__Work request 1__: Copy the entries word for word, from their first line up to and including the line with "Junge Zielgruppen im Blick – ein Interview", and leave the pictures out.

Built-in: bionemo_to_tensor#

Use bionemo_to_tensor() for BioNeMo’s SingleCellMemMapDataset:

from scdataset import scDataset, BlockShuffling
from scdataset.transforms import bionemo_to_tensor
from bionemo.scdl.io.single_cell_memmap_dataset import SingleCellMemMapDataset

# Load BioNeMo dataset
bionemo_data = SingleCellMemMapDataset(data_path='/path/to/data')

# Use bionemo_to_tensor as fetch_callback (not fetch_transform)
dataset = scDataset(
    bionemo_data,
    BlockShuffling(block_size=32),
    batch_size=64,
    fetch_factor=32,
    fetch_callback=bionemo_to_tensor  # Handles sparse matrix collation
)

Note

bionemo_to_tensor is a fetch_callback, not a fetch_transform, because it needs access to both the data collection and indices to handle BioNeMo’s sparse matrix format correctly. Requires pip install bionemo-scdl.

Custom Transform Example#

For custom data formats, write your own transform:

import scipy.sparse as sp
from scdataset import MultiIndexable

def custom_fetch_transform(batch, columns=None):
    """Transform custom batch to MultiIndexable."""
    batch = batch.to_memory()  # Materialize if backed

    X = batch.X
    if sp.issparse(X):
        X = X.toarray()

    data_dict = {'X': X}
    if columns is not None:
        for col in columns:
            data_dict[col] = batch.obs[col].values

    return MultiIndexable(data_dict)

batch_callback#

Purpose: Custom function to extract a batch from transformed data.

Signature: (transformed_data, batch_indices) -> batch

When to use:

  • When transformed data doesn’t support standard indexing

  • When you need special slicing logic

  • Rarely needed if fetch_transform produces indexable output

Default behavior: transformed_data[batch_indices]

Example - Custom batch extraction:

def custom_batch_callback(data, indices):
    """Extract batch with custom logic."""

__Work request 2__: Translate this sentence from the page excerpt into Spanish: "bionemo_to_tensor is a fetch_callback, not a fetch_transform, because it needs access to both the data collection and indices to handle BioNeMo’s sparse matrix format correctly."

__The data__:
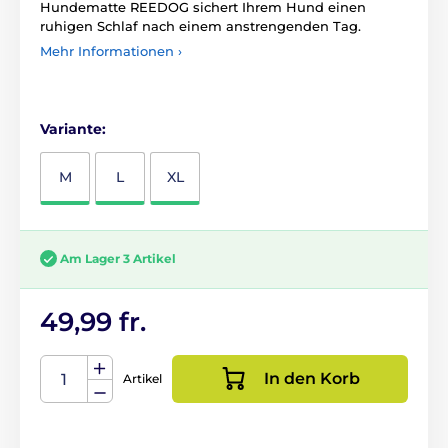
Hundematte REEDOG sichert Ihrem Hund einen
ruhigen Schlaf nach einem anstrengenden Tag.
Mehr Informationen ›
Variante:
M
L
XL
Am Lager 3 Artikel
49,99 fr.
In den Korb
Artikel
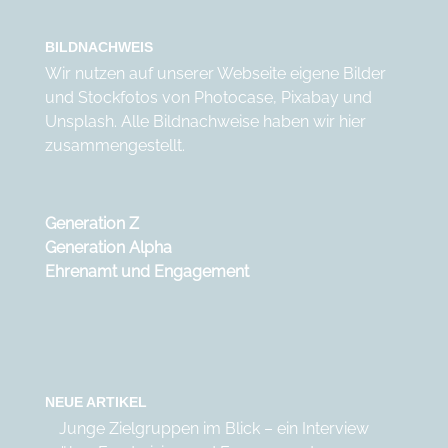
BILDNACHWEIS
Wir nutzen auf unserer Webseite eigene Bilder
und Stockfotos von
Photocase
,
Pixabay
und
Unsplash
. Alle Bildnachweise haben wir
hier
zusammengestellt.
Generation Z
Generation Alpha
Ehrenamt und Engagement
NEUE ARTIKEL
Junge Zielgruppen im Blick – ein Interview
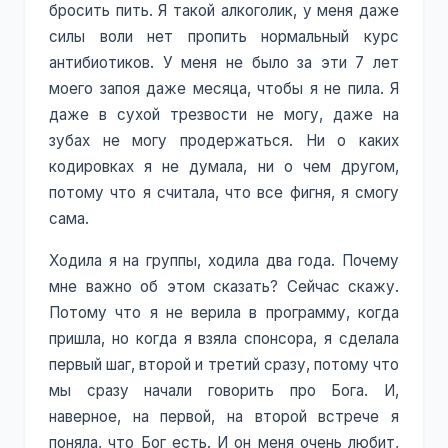
бросить пить. Я такой алкоголик, у меня даже
силы воли нет пропить нормальный курс
антибиотиков. У меня не было за эти 7 лет
моего запоя даже месяца, чтобы я не пила. Я
даже в сухой трезвости не могу, даже на
зубах не могу продержаться. Ни о каких
кодировках я не думала, ни о чем другом,
потому что я считала, что все фигня, я смогу
сама.
Ходила я на группы, ходила два года. Почему
мне важно об этом сказать? Сейчас скажу.
Потому что я не верила в программу, когда
пришла, но когда я взяла спонсора, я сделала
первый шаг, второй и третий сразу, потому что
мы сразу начали говорить про Бога. И,
наверное, на первой, на второй встрече я
поняла, что Бог есть. И он меня очень любит,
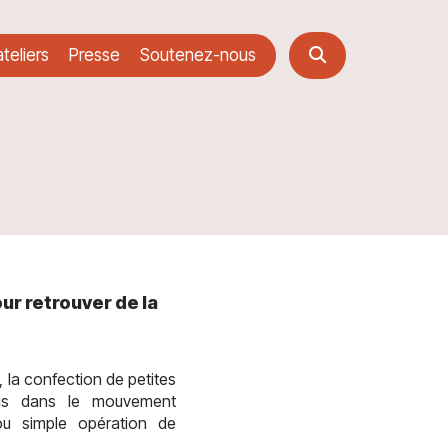
teliers
Presse
Soutenez-nous
ur retrouver de la
, la confection de petites
lus dans le mouvement
ou simple opération de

__Written reply 1__:
Hundematte REEDOG sichert Ihrem Hund einen
ruhigen Schlaf nach einem anstrengenden Tag.
Mehr Informationen ›
Variante:
M
L
XL
Am Lager 3 Artikel
49,99 fr.
In den Korb
Artikel
BILDNACHWEIS
Wir nutzen auf unserer Webseite eigene Bilder
und Stockfotos von
Photocase
,
Pixabay
und
Unsplash
. Alle Bildnachweise haben wir
hier
zusammengestellt.
Generation Z
Generation Alpha
Ehrenamt und Engagement
NEUE ARTIKEL
Junge Zielgruppen im Blick – ein Interview

__Written reply 2__: bionemo_to_tensor es un fetch_callback, no un fetch_transform, porque necesita acceso tanto a la colección de datos como a los índices para manejar correctamente el formato de matriz dispersa de BioNeMo.